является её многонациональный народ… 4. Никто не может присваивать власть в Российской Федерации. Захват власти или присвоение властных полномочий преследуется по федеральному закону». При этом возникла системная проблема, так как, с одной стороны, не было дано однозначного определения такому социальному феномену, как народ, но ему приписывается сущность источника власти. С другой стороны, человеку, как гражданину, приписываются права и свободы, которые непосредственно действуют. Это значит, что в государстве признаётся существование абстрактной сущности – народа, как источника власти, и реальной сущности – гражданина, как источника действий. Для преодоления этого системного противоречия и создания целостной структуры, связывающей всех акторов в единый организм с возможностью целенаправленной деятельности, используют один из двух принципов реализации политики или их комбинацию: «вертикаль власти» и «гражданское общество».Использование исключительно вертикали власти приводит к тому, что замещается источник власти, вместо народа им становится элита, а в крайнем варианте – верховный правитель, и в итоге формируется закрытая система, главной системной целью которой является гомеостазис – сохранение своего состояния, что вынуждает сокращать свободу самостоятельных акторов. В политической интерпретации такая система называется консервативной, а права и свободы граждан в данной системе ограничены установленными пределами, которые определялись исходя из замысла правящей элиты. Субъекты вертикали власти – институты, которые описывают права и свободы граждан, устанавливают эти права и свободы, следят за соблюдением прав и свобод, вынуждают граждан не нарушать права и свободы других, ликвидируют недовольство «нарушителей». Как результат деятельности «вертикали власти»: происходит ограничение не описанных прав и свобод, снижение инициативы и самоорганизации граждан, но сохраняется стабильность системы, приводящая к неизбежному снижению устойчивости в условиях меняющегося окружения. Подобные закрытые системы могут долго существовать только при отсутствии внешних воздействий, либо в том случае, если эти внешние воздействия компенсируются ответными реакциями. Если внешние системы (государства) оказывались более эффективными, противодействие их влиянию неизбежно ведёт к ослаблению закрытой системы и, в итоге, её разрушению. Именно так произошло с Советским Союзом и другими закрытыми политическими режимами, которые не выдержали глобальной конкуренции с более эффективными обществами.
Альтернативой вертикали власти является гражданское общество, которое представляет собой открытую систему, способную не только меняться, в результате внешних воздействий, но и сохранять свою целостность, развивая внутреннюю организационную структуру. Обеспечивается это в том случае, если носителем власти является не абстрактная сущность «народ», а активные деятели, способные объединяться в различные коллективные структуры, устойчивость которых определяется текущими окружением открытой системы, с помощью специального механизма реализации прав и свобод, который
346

* * *

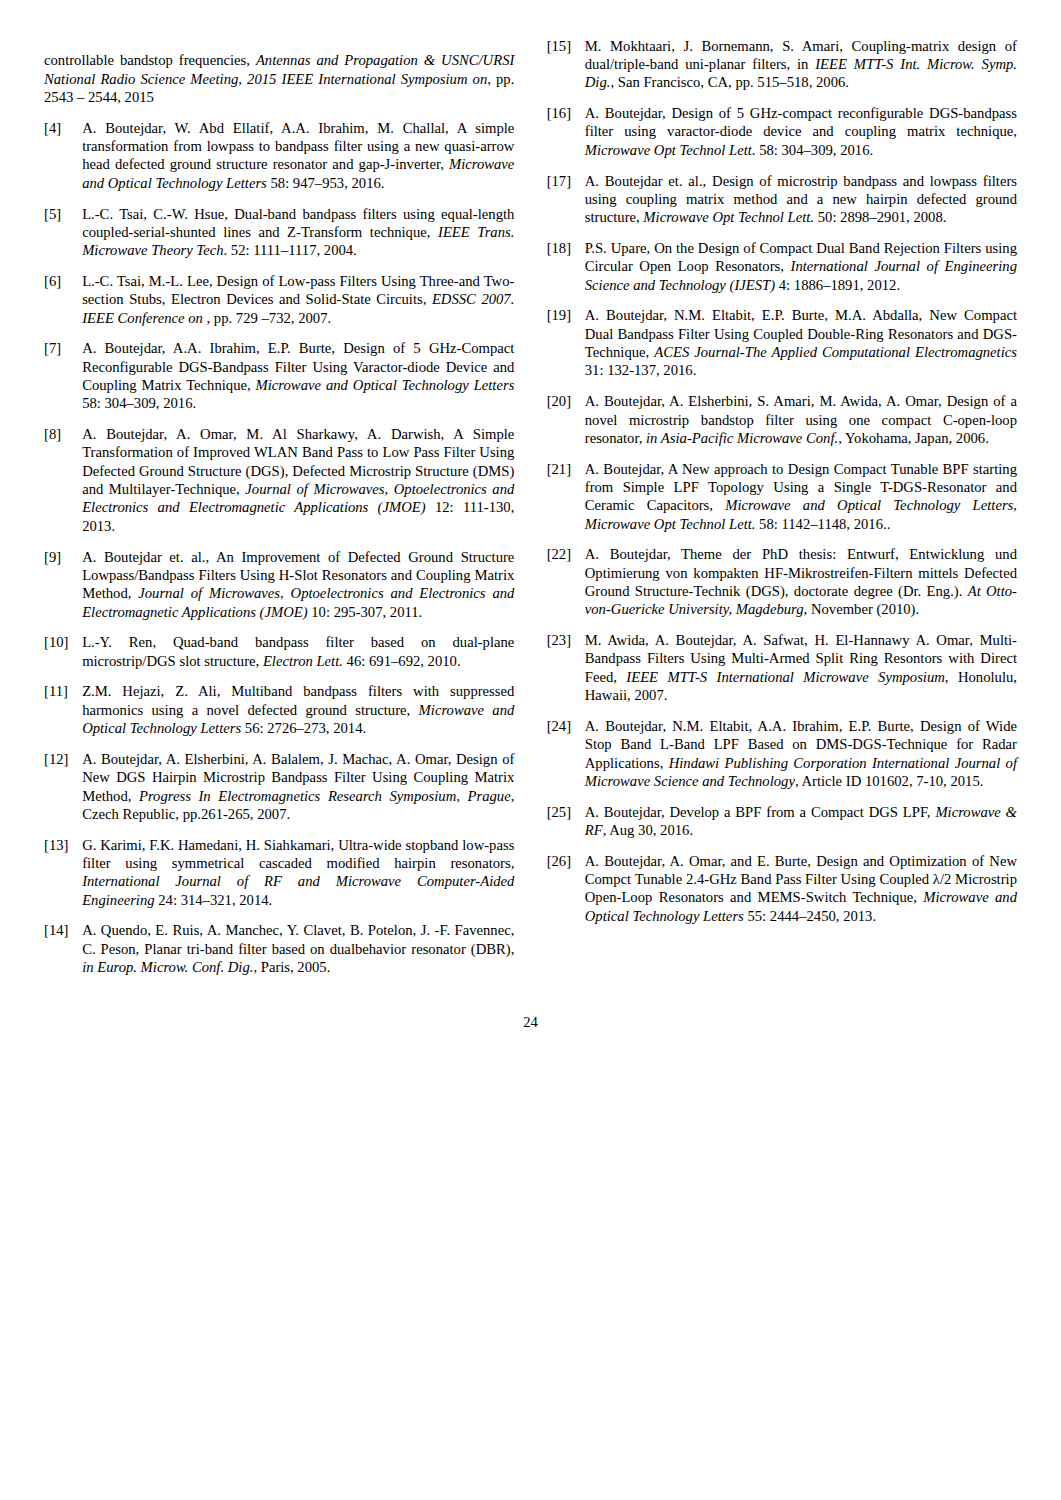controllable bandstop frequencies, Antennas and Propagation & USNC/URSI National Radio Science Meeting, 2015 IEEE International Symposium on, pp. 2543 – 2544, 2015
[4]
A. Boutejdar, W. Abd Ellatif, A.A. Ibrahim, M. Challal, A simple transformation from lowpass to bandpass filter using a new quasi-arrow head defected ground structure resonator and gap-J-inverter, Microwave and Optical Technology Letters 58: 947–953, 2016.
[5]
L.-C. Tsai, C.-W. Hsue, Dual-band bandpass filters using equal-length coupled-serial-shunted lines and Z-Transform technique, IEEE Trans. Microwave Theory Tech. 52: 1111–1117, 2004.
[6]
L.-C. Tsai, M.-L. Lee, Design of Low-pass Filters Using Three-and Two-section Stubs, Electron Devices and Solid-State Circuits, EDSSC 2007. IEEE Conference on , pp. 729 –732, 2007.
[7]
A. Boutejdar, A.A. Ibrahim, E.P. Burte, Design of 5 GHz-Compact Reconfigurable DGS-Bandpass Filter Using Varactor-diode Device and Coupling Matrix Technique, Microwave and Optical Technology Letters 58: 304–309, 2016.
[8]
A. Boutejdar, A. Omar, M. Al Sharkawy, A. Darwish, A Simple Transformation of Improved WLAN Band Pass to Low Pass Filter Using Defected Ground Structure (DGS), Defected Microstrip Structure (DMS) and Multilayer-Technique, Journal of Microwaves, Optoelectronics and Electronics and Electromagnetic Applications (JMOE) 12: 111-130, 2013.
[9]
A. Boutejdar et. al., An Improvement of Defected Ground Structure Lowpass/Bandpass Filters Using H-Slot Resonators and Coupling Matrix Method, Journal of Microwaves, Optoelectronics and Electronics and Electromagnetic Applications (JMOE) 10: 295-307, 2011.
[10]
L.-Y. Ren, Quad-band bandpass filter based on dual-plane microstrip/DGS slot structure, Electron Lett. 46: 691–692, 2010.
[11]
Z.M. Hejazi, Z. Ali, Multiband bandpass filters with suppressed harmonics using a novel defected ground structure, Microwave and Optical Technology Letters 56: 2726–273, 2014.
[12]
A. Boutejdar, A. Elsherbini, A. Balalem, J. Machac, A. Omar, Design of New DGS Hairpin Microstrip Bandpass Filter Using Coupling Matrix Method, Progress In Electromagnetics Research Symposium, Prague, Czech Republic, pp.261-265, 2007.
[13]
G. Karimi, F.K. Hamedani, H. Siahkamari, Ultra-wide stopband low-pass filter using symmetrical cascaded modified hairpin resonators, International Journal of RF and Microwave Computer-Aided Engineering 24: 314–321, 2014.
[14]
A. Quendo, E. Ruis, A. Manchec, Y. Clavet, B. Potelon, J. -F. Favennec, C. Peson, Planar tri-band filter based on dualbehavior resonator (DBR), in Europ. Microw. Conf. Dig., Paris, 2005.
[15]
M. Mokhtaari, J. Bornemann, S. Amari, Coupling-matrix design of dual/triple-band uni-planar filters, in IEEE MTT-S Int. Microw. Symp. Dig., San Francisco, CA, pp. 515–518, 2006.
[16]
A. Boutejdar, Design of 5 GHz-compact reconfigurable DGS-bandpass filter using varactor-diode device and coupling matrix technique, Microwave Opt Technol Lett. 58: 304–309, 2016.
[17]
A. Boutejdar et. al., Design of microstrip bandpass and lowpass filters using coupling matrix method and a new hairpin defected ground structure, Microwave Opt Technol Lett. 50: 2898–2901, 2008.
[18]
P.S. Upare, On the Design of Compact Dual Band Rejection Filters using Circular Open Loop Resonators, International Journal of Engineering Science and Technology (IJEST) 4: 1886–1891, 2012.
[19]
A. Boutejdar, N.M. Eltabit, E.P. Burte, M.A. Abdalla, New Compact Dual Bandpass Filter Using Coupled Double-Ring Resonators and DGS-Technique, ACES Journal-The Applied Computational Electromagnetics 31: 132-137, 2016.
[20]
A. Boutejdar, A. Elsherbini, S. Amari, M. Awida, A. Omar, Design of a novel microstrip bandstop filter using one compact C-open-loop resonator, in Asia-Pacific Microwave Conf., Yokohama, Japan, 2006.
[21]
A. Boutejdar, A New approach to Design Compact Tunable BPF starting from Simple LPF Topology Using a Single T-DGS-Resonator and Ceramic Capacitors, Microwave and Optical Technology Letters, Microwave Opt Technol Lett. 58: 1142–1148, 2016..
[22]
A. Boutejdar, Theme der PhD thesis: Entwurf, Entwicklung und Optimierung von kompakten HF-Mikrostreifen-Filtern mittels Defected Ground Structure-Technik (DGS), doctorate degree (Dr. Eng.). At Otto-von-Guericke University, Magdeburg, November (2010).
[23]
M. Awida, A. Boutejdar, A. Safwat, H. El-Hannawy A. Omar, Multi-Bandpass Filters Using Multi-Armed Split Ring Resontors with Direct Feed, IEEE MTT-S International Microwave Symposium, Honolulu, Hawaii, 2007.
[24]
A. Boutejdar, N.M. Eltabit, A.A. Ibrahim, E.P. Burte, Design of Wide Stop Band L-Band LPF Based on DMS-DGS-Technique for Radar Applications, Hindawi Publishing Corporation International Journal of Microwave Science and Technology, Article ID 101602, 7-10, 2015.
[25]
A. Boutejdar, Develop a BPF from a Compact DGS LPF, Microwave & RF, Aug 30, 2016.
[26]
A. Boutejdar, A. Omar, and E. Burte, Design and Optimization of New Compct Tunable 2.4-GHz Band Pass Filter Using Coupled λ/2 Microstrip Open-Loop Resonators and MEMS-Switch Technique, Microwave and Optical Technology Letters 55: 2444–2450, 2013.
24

◆ **Work order**
Reproduce each line of the records in which "from" appears.

◆ **Your solution**
A. Boutejdar, W. Abd Ellatif, A.A. Ibrahim, M. Challal, A simple transformation from lowpass to bandpass filter using a new quasi-arrow head defected ground structure resonator and gap-J-inverter, Microwave and Optical Technology Letters 58: 947–953, 2016.
A. Boutejdar, A New approach to Design Compact Tunable BPF starting from Simple LPF Topology Using a Single T-DGS-Resonator and Ceramic Capacitors, Microwave and Optical Technology Letters, Microwave Opt Technol Lett. 58: 1142–1148, 2016..
A. Boutejdar, Develop a BPF from a Compact DGS LPF, Microwave & RF, Aug 30, 2016.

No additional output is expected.